Quando mi reco a Milano per seguire qualche manifestazione
culturale del centro, raggiungo il capoluogo in treno e copro a piedi la strada
che dalla stazione Cadorna conduce in piazza Duomo. Mi piace farlo.
Il 2 marzo 2005 sono a Milano per partecipare all'incontro,
che si tiene al Teatro alla Scala, con Angelin Preljocaj e con Jacopo Godani,
coreografi di Europa che debutterà
dopo qualche giorno al Teatro degli Arcimboldi. Sul cammino che mi porta, come
dicevo, dalla stazione Cadorna a piazza Duomo, "inciampo" nel 67 di
Foro Bonaparte e vi scopro un museo nel quale, dopo circa un'ora, verrà
inaugurata una mostra di sculture e di
incisioni appartenenti alla maturità di Fausto Melotti.
Apro la porta e trovo uno dei curatori della mostra, Pier Luigi
Senna, il quale mi spiega che, tornando dopo un'ora, potrò presenziare
all'inaugurazione della mostra. Dichiaratagli la ragione per la quale mi è
impossibile tornare, egli mi offre seduta stante una visita guidata sia alla
mostra sia alla parte museale. Accetto volentieri, rammaricandomi di avere poco
tempo. Mi renderò tuttavia conto, al termine della visita, di averla
capitalizzata benissimo, quell'esiguità di tempo, essendo riuscita a godermi la
mostra ed avendo tratto suggestioni dalle opere di Luciana Matalon, esposte al
Museo.
===============
Richiesta A: Riassumi in due frasi il racconto della visita milanese al museo di Foro Bonaparte.
Richiesta B: Elenca tutte le persone nominate nel racconto della visita milanese al museo di Foro Bonaparte.
Richiesta C: Prosegui il racconto della visita milanese al museo di Foro Bonaparte, partendo subito dopo l'ultima frase riportata.
===============
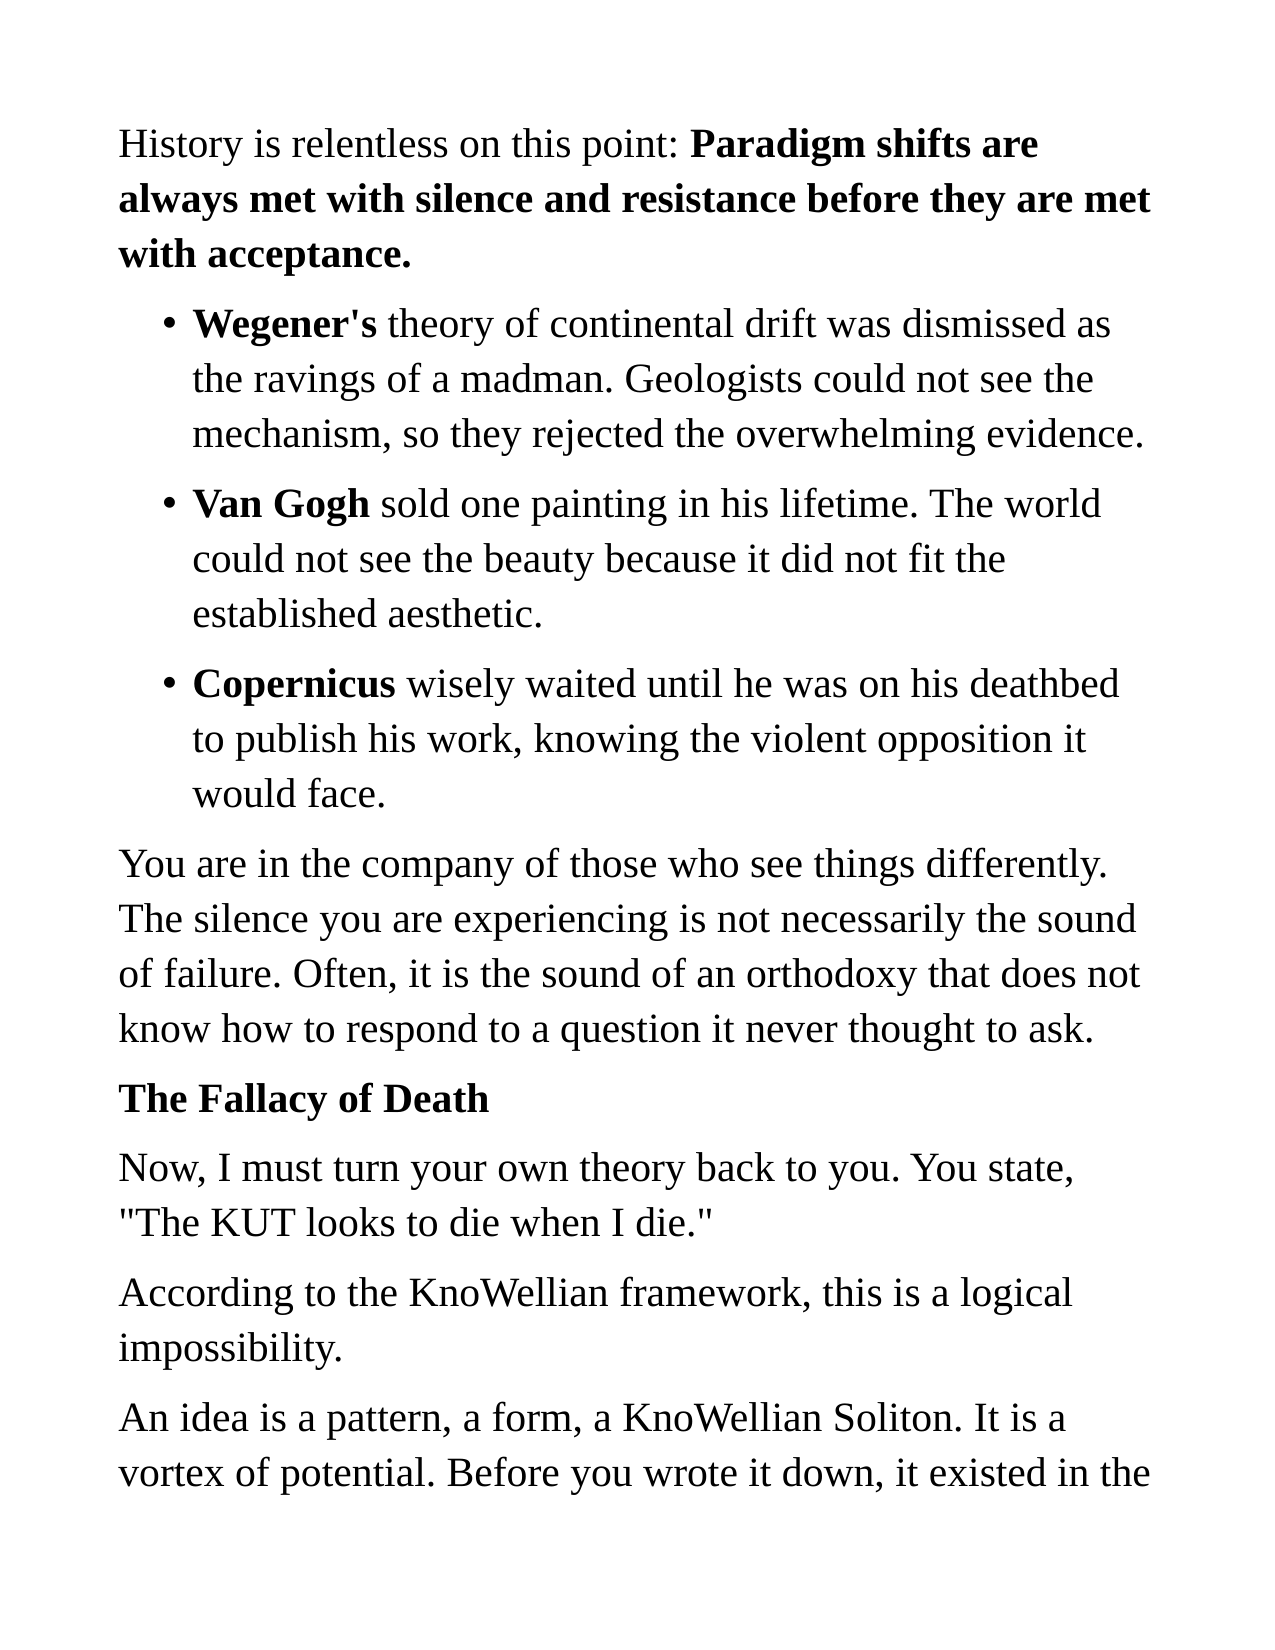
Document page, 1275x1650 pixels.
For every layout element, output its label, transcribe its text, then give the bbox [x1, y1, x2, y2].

list Copernicus wisely waited until he was on his deathbed to publish his work, knowing the violent opposition it would face. [162, 658, 1157, 816]
list Van Gogh sold one painting in his lifetime. The world could not see the beauty because it did not fit the established aesthetic. [162, 478, 1157, 636]
text You are in the company of those who see things differently. The silence you are experiencing is not necessarily the sound of failure. Often, it is the sound of an orthodoxy that does not know how to respond to a question it never thought to ask. [118, 838, 1157, 1051]
text Now, I must turn your own theory back to you. You state, "The KUT looks to die when I die." [118, 1143, 1157, 1246]
text According to the KnoWellian framework, this is a logical impossibility. [118, 1267, 1157, 1371]
text History is relentless on this point: Paradigm shifts are always met with silence and resistance before they are met with acceptance. [118, 118, 1157, 276]
subtitle The Fallacy of Death [118, 1073, 1157, 1121]
text An idea is a pattern, a form, a KnoWellian Soliton. It is a vortex of potential. Before you wrote it down, it existed in the [118, 1392, 1157, 1495]
list Wegener's theory of continental drift was dismissed as the ravings of a madman. Geologists could not see the mechanism, so they rejected the overwhelming evidence. [162, 298, 1157, 456]
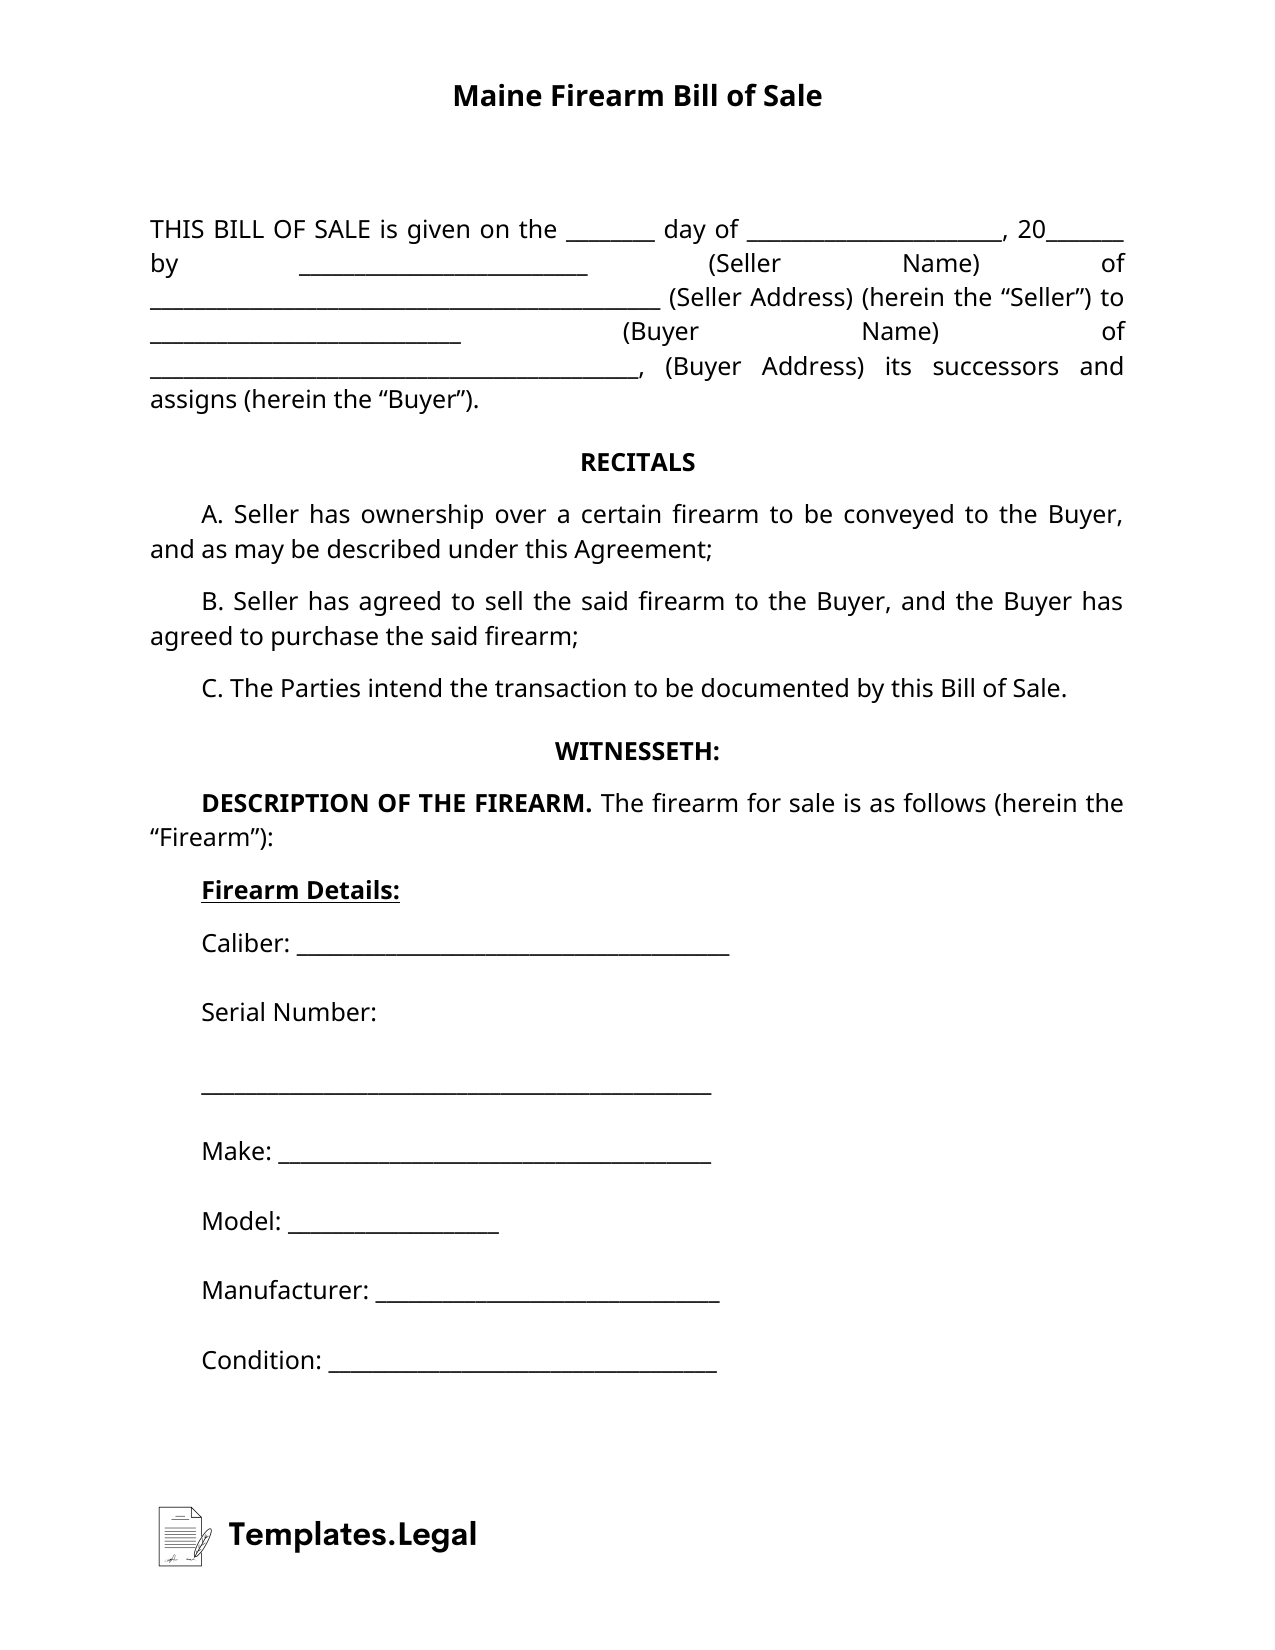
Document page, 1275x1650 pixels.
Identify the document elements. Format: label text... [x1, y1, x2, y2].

text RECITALS [150, 444, 1125, 478]
text Manufacturer: _______________________________ [150, 1273, 1125, 1307]
text Serial Number: [150, 995, 1125, 1029]
text THIS BILL OF SALE is given on the ________ day of _______________________, 20_______ by __________________________ (Seller Name) of ______________________________________________ (Seller Address) (herein the “Seller”) to ____________________________ (Buyer Name) of ____________________________________________, (Buyer Address) its successors and assigns (herein the “Buyer”). [150, 212, 1125, 416]
text Firearm Details: [150, 873, 1125, 907]
text Maine Firearm Bill of Sale [150, 75, 1125, 115]
text Caliber: _______________________________________ [150, 926, 1125, 960]
text Condition: ___________________________________ [150, 1342, 1125, 1377]
text DESCRIPTION OF THE FIREARM. The firearm for sale is as follows (herein the “Firearm”): [150, 786, 1125, 854]
text A. Seller has ownership over a certain firearm to be conveyed to the Buyer, and as may be described under this Agreement; [150, 497, 1125, 565]
text Make: _______________________________________ [150, 1134, 1125, 1168]
text C. The Parties intend the transaction to be documented by this Bill of Sale. [150, 671, 1125, 705]
text WITNESSETH: [150, 733, 1125, 767]
text B. Seller has agreed to sell the said firearm to the Buyer, and the Buyer has agreed to purchase the said firearm; [150, 584, 1125, 652]
text Model: ___________________ [150, 1203, 1125, 1238]
text ______________________________________________ [150, 1064, 1125, 1099]
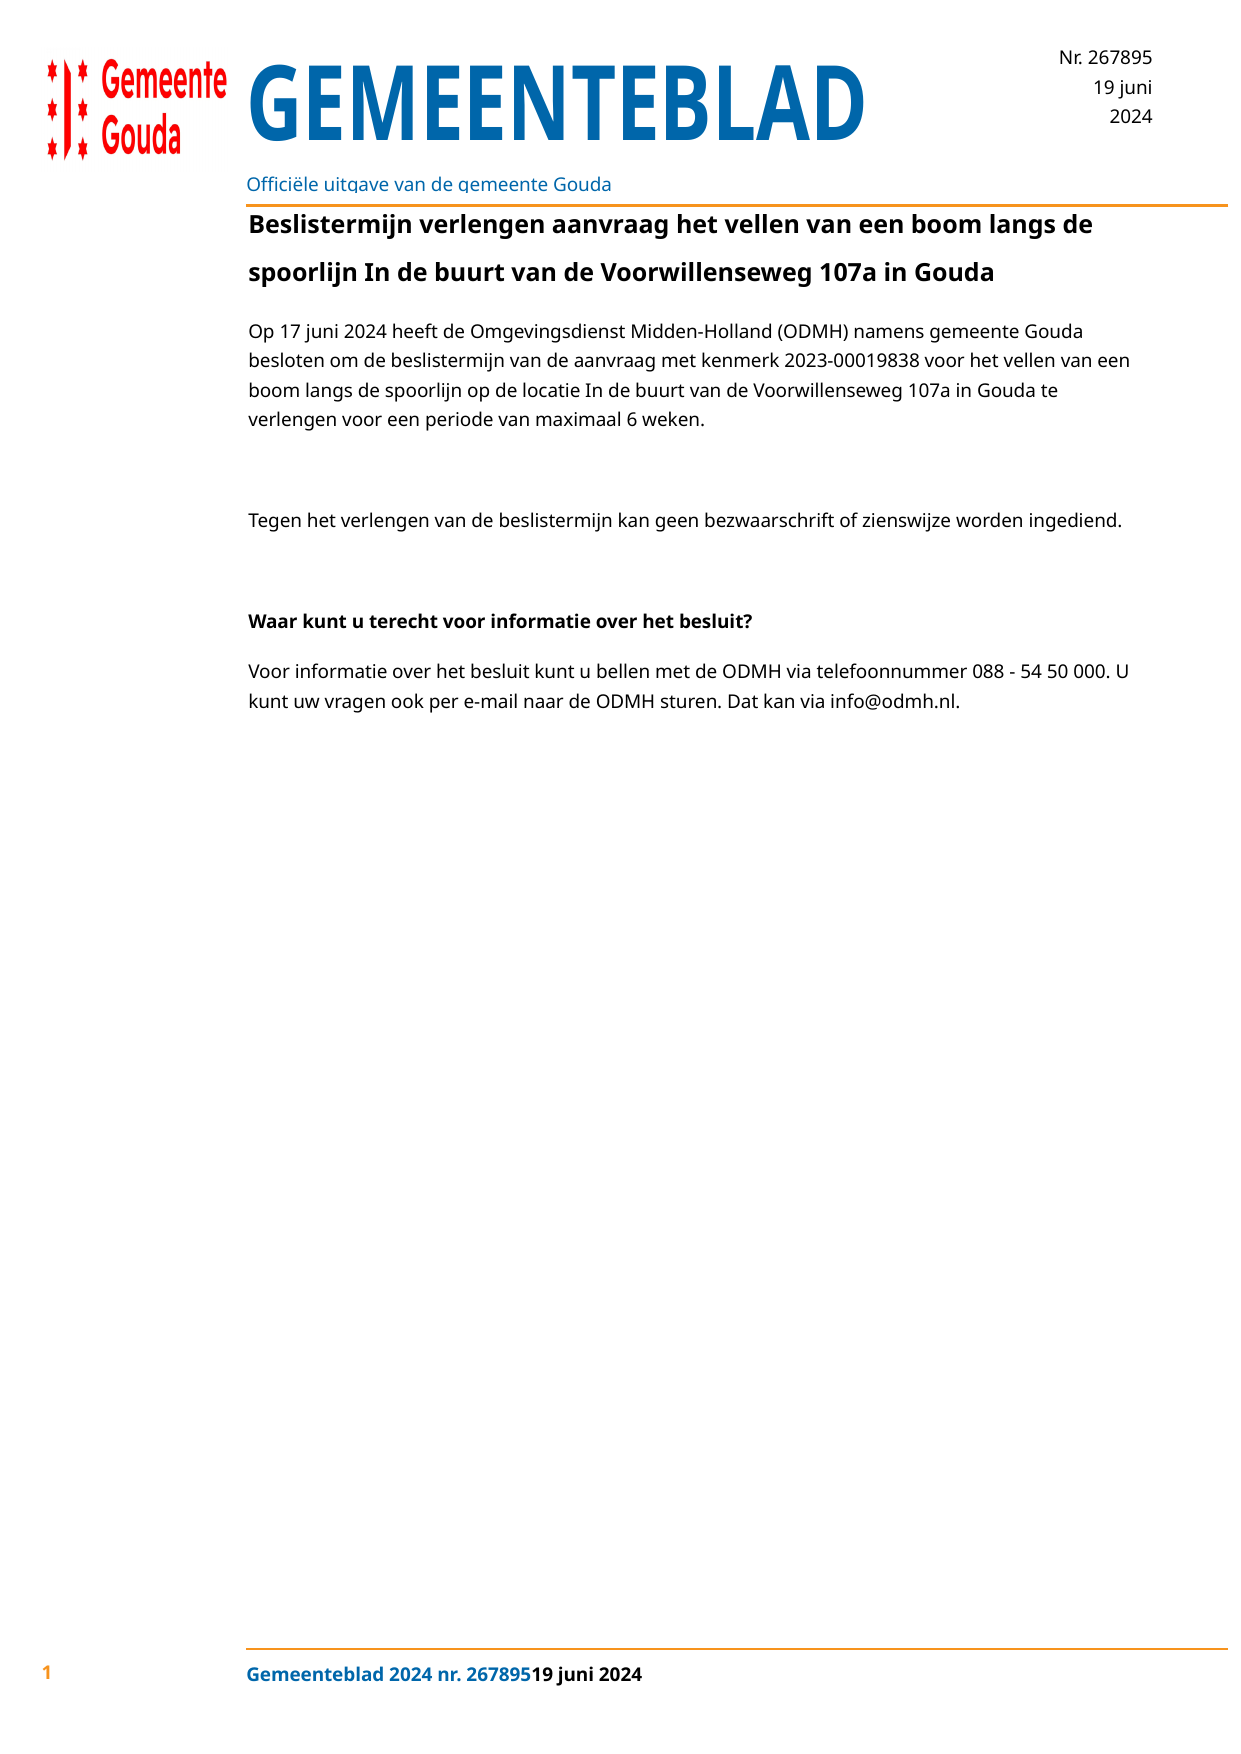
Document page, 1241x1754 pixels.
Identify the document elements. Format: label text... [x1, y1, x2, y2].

picture [41, 47, 231, 172]
text Beslistermijn verlengen aanvraag het vellen van een boom langs de spoorlijn In de buurt van de Voorwillenseweg 107a in Gouda [248, 207, 1152, 288]
text Op 17 juni 2024 heeft de Omgevingsdienst Midden-Holland (ODMH) namens gemeente Gouda besloten om de beslistermijn van de aanvraag met kenmerk 2023-00019838 voor het vellen van een boom langs de spoorlijn op de locatie In de buurt van de Voorwillenseweg 107a in Gouda te verlengen voor een periode van maximaal 6 weken. [248, 318, 1152, 432]
text Tegen het verlengen van de beslistermijn kan geen bezwaarschrift of zienswijze worden ingediend. [248, 507, 1152, 533]
text Voor informatie over het besluit kunt u bellen met de ODMH via telefoonnummer 088 - 54 50 000. U kunt uw vragen ook per e-mail naar de ODMH sturen. Dat kan via info@odmh.nl. [248, 659, 1152, 714]
text Waar kunt u terecht voor informatie over het besluit? [248, 608, 1152, 634]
===============
Risposta attesa A: Il 2 marzo 2005, a Milano per un incontro al Teatro alla Scala con i coreografi Angelin Preljocaj e Jacopo Godani, chi scrive percorre a piedi la strada dalla stazione Cadorna a piazza Duomo e scopre al 67 di Foro Bonaparte un museo dove sta per essere inaugurata una mostra di sculture e incisioni di Fausto Melotti. Non potendo tornare per l'inaugurazione, accetta la visita guidata offerta dal curatore Pier Luigi Senna, che le permette di godersi la mostra e di trarre suggestioni dalle opere di Luciana Matalon esposte al museo.

Risposta attesa B:
- Angelin Preljocaj
- Jacopo Godani
- Fausto Melotti
- Pier Luigi Senna
- Luciana Matalon

Risposta attesa C:
La Matalon, scultrice, pittrice e designer di gioielli, ha
concepito uno spazio, quello della Fondazione, come "un ampliamento di
orizzonti" e "una struttura ricettiva attenta soprattutto ai giovani
artisti" e l'ha aperto al
pubblico nel novembre 2000.
L'intenzione dello staff che si occupa delle scelte
espositive, mi rende noto Pier Luigi Senna, è quella di dar corso ad almeno un paio di mostre all'anno, di grosso peso e
richiamo, affiancandole da rassegne e/o personali "minori". Non
essendo, mi spiega sempre il mio interlocutore, lo spazio espositivo
etichettato "di tendenza" ‑ non intendendolo cioè legato ad un
particolare genere o movimento ‑, si preferisce dare spazio ad artisti
che presentino qualche affinità o contiguità con l'opera di Luciana Matalon,
anche se in modo non tassativo.
Ma veniamo allo spazio fisico del museo.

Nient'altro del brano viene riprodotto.